Monetizing Open Source Projects can be difficult for many developers. I interviewed Mike Perham, Rubyist and Open Source Developer of Sidekiq for his insights in this area. In this interview, I asked Mike about his efforts in commercializing his own open source project, how he marketed, priced, and achieved sustainability of Sidekiq Pro.
(Regarding sound quality, Backup audio was used. Primary audio source failed)
1. Notoriety Doesn’t Pay
In this interview, Mike mentions his huge time investment in building an open source project. Your popularity in a particular community may rise, but charging money can be a viable solution in order to recoup time and effort.
2. Charge for the Product’s Value, Not Cost
There are many different models for pricing commercial open source products. Mike mentions how you should price your product based on how critical it is to an application. Regarding Sidekiq Pro’s pricing, many suggested that he offer recurring payments for continuous revenue, however Mike believes it is beneficial to charge a onetime price, allowing developers to better plan their overall development costs.

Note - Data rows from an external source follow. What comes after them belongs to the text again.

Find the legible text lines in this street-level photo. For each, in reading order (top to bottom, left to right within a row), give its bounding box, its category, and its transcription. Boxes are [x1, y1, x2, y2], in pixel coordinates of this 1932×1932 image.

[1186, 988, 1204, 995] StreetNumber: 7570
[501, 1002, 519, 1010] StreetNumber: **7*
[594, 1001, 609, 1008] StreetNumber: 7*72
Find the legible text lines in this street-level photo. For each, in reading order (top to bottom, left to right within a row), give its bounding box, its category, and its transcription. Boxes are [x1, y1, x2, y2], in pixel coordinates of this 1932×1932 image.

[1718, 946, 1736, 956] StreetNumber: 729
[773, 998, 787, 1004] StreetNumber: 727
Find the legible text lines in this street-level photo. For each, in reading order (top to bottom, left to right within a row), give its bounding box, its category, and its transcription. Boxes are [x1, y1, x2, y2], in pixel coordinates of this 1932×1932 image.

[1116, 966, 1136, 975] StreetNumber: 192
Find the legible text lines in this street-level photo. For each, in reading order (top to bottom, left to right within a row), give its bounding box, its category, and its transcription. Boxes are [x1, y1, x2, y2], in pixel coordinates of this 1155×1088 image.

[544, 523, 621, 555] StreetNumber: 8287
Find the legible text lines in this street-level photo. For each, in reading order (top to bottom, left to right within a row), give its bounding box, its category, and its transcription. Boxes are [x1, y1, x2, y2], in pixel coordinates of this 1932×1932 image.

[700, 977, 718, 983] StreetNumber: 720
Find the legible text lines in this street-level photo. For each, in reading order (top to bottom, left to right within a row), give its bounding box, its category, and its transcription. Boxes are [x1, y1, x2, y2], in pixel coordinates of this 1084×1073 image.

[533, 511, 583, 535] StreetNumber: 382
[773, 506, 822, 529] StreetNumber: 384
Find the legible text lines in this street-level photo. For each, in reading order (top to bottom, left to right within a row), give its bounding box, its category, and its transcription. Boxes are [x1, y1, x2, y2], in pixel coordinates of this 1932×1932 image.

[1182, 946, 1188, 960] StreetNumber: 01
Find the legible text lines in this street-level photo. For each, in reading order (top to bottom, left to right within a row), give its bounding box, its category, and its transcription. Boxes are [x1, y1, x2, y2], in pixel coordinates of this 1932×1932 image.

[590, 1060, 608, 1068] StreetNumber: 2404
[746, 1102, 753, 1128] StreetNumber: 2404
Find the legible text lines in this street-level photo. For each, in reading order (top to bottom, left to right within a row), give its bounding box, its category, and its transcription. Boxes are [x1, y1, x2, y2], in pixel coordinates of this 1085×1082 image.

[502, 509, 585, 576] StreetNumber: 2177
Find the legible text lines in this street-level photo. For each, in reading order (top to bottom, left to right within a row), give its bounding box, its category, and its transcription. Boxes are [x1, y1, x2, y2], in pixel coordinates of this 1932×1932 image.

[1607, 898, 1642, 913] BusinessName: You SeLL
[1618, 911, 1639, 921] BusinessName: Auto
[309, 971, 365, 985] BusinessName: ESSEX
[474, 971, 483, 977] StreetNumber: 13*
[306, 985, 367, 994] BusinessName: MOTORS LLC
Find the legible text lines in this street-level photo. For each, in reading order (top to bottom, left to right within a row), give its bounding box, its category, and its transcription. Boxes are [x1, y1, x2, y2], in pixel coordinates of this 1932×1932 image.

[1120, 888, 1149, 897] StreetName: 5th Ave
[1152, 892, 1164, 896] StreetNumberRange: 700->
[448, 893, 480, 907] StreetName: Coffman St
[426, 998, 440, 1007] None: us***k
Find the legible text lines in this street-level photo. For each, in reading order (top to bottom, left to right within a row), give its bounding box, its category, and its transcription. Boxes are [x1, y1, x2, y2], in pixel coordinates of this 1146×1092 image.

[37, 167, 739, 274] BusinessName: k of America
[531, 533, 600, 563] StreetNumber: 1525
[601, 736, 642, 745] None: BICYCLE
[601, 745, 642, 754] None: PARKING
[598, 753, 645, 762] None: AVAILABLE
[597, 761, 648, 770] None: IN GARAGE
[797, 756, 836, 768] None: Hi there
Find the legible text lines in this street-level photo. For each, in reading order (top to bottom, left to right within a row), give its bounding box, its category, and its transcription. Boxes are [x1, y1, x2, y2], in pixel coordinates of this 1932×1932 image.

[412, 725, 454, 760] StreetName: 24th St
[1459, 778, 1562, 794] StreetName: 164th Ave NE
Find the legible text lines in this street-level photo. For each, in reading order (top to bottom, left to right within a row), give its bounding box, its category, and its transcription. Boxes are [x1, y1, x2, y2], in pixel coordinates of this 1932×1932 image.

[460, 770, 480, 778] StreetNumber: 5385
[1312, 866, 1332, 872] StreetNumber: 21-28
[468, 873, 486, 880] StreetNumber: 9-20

3. Marketing: The Proof Is In the Pudding
Build the best product you can. Mike mentions other forms of marketing are not genuine. For example, he believes users should evaluate many Background Processing solutions and organically arrive to the best solution, hopefully being Sidekiq Pro.
4. Crowd funding for Open Source Projects: Bad Idea
Mike expresses that he is not a fan of this funding model. This type of funding can lead to many issues for a project. Financing 1.0 products in a pledge drive format or the ”NPR-ification of Open Source Software” does not guarantee future support, additional functionality, and documentation. Selling a product long term forces you to support and improve upon a product.
5. Business Advice: Don’t be a Business
This insight may of been my favorite part of the interview, so good I may have to retitle this post to “How to Sustain Open Source Development”. Mike discusses how Sidekiq Pro is not a business in the traditional sense. You do not have to participate in building a company or consulting group around open source to make money. You can just build a great product and get paid.